Voluntary Assisted Dying

 

“The latest report from the Voluntary Assisted Dying Review Board is not a celebration of good healthcare, but a sad story of the loss of hope and care for vulnerable people.

The report is notable mostly for what it does not address: mental health, the proportion of patients who died alone, and the number of patients who were able to receive a comprehensive palliative care assessment before a Voluntary Assisted Dying (VAD) assessment.

Despite assurances that VAD numbers would not increase significantly in its early years, the numbers presented in the report are alarming. Comparatively, it took the State of Oregon in the United States seventeen years to reach the same number of deaths that Victoria has reached in its first 12 months of VAD.

On the one hand, our nation is making sacrifices to protect people from the Coronavirus pandemic while on the other, tis report is encouraging greater access to assisted suicide. The contradiction is baffling to many doctors, which is alluded to in the VAD report but not addressed comprehensively.

Our hearts go out to families in distress at this time and the lack of quality palliative care options available to them. It illustrates, just as recent Royal Commission findings have also shown, that the range of quality aged care options available to Australians is far narrower than what it should be in a prosperous country like ours.

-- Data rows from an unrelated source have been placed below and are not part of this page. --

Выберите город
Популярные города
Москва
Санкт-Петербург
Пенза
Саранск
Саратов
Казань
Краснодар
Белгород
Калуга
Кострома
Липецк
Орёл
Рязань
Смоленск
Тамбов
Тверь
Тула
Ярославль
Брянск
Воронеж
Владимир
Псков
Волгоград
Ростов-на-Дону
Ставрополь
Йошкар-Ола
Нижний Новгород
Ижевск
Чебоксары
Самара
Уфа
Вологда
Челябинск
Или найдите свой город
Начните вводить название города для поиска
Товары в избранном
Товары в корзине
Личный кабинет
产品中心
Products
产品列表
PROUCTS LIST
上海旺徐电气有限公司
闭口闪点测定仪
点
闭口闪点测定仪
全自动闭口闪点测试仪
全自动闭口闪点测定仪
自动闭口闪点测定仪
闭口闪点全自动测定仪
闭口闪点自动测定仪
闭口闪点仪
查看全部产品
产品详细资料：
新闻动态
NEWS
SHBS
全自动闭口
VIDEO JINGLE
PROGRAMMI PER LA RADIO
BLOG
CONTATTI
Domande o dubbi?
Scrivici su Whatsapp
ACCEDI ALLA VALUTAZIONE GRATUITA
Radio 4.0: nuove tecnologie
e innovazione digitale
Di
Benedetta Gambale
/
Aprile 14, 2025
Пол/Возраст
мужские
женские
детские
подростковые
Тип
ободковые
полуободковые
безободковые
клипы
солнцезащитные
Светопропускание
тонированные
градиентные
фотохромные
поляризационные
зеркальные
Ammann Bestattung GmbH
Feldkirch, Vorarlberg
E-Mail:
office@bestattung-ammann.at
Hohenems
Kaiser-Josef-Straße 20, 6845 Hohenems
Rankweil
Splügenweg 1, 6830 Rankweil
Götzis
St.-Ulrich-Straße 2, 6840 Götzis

One of the few ‘safeguards’ in the VAD legislation is that doctors are prevented from initiating the conversation with patients. This protects doctors from becoming stewards of death to their patients, and it protects vulnerable patients from having VAD pushed on them. We are surprised and disappointed that the VAD Board is now sympathetic to overturning this safeguard.

Despite the scant detail in the report, we are encouraged by those with the resilience to keep serving patients without resorting to VAD. Catholic healthcare providers will not abandon their patients, and believe they have a right to be loved from the beginning to the end of their life.”

Statement attributable to:
Most Rev. Paul Bird CSsR, Bishop of Ballarat
Most Rev. Peter Comensoli, Archbishop of Melbourne
Most Rev. Terrence Curtin, Auxiliary Bishop of Melbourne
Most Rev. Shane Mackinlay, Bishop of Sandhurst
Most Rev. Bosco Puthur, Bishop of the Syro-Malabar Eparchy
Rev. Peter Slater, Administrator, Diocese of Sale.